Nicht ganz so ausgefallen, aber mindestens genauso wichtig sind Projekte, die sich mit dem klassischen Maschinen- und Anlagenbau beschäftigen. So stellte sich 2014 eine Gruppe von Studenten der DHBW Heidenheim der Aufgabe, eine Dreiachs-CNC-Fräsmaschine zu konstruieren und zu bauen. Die Herausforderung: Ein Budget von 1.000 Euro und nur vier Monate Zeit. „Wir waren im fünften Semester und wollten das Gelernte unter Beweis stellen“, erinnert sich Rainer Wiedenmann, damals Teil des Projektteams . „Aufgrund des knappen Budgets hat uns Norelem optimal unterstützt.“ Die Gruppe nutzte zudem die Beratung des Fachpersonals, um die passenden Bauteile für die vorliegende Anwendung zu finden. Die Wahl fiel schließlich auf Führungswellen und Linearkugellager, die sich durch eine hohe Steifigkeit auszeichnen. Zudem verbauten die Studenten hochpräzise Kugelgewindetriebe. „Durch die hochwertigen Bauteile von Norelem konnten wir bei unserer selbstentwickelten Fräsmaschine in Punkto Genauigkeit glänzen“, freut sich Rainer Wiedenmann.

Ebenfalls an der DHBW Heidenheim entstand Ende 2014 eine solarthermische Entsalzungsanlage für Meerwasser. Das „Solar-Team“ der Hochschule hatte es sich zur Aufgabe gemacht, die Anlage möglichst einfach und preiswert zu gestalten. Das Ergebnis kann sich sehen lassen: Die sogenannte Steam 2000 ist eine dezentrale, energieautarke und finanziell erschwingliche Kleinanlage zur Trinkwasseraufbereitung. Mithilfe eines Solarspiegels nutzt sie die Energie der Sonne, um Wasser durch Verdampfen und Kondensieren zu reinigen.

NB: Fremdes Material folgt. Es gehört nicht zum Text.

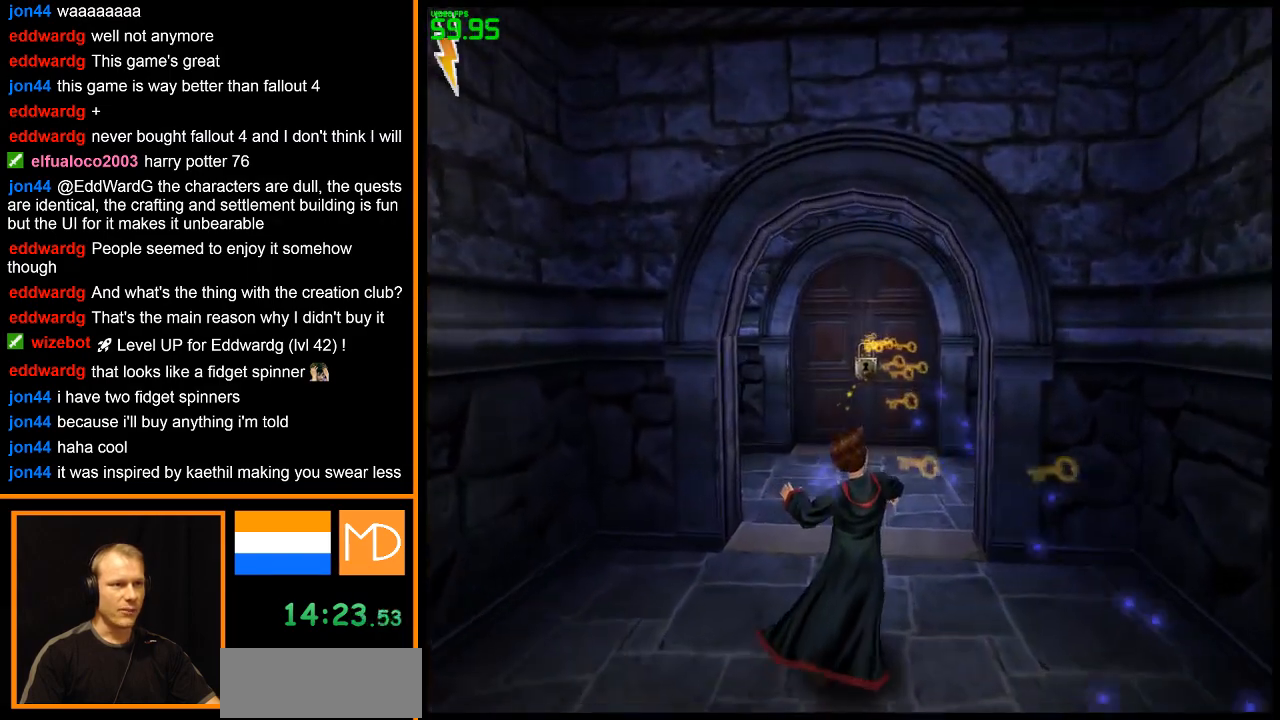
{"keys": ["w"], "mouse": ["right"], "events": []}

In der Anlage verbauten die Studenten unter anderem Spannverschlüsse, Gegenhaken und Edelstahl-Rundgriffe von Norelem.

Die Sonnenenergie nutzen

„Wir sehen bei den von uns unterstützten Projekten einen Tendenz zu den erneuerbaren Energien“, berichtet Svenja Binder, „vor allem die Solartechnik ist ein beliebtes Forschungsthema.“ Ein gutes Beispiel dafür ist die „Renewable Energy Challenge“ – ein Wettbewerb, den die Studenten des Karlsruher Institutes für Technologie (KIT) im Jahr 2013 auf die Beine stellten. Die Aufgabe: mit einfachen Mitteln ein Kraftwerk mit maximal 10 m² Fläche zu bauen, das sich mithilfe erneuerbarer Energie betreiben lässt.

Das Mini-Kraftwerk des Team Green Air Energy basiert auf einem bettgroßen Holzkasten, auf dem ein Absorberblech befestigt wird. Die Sonne erhitzt das schwarze Blech und erwärmt die Luft, welche wiederum einen Stirlingmotor antreibt. Auf diese Weise produziert das Kraftwerk an einem Sonnentag eine Leistung von etwa 30 W. „Norelem stellte uns Spannverschlüsse und Gegenhaken zur Verfügung, die das Holzgehäuse mit der Absorbereinheit verbinden“, erläutert Lukas Kaul, Sprecher des Teams Green Air Energy. Zudem verbauten die Studenten in der Hebelmechanik im Inneren der Anlage einen Konus-Spannring von Norelem. „Bei unserem Budget von 1500 Euro stellten die kostenlosen Bauteile eine große Hilfe dar. Wir waren beeindruckt, wie unkompliziert und engagiert Norelem unser studentisches Projekt unterstützt hat.“

Unterwegs in Australien

Mit Solartechnik lässt sich aber nicht nur Strom erzeugen – die Energie der Sonne kann auch Autos antreiben. Unter Beweis stellen das seit bereits mehr als einem Jahrzehnt Studenten, Mitarbeiter und Professoren der Bochumer Fachhochschule. 2001 fuhr der erste solarbetriebene Wagen aus dieser Kooperation bei der World Solar Challenge in Australien mit. Seitdem entwickeln Studierende der Hochschule im Rahmen des Projekts Solar Car alle zwei Jahre ein Auto, das ausschließlich von Sonnenenergie angetrieben wird.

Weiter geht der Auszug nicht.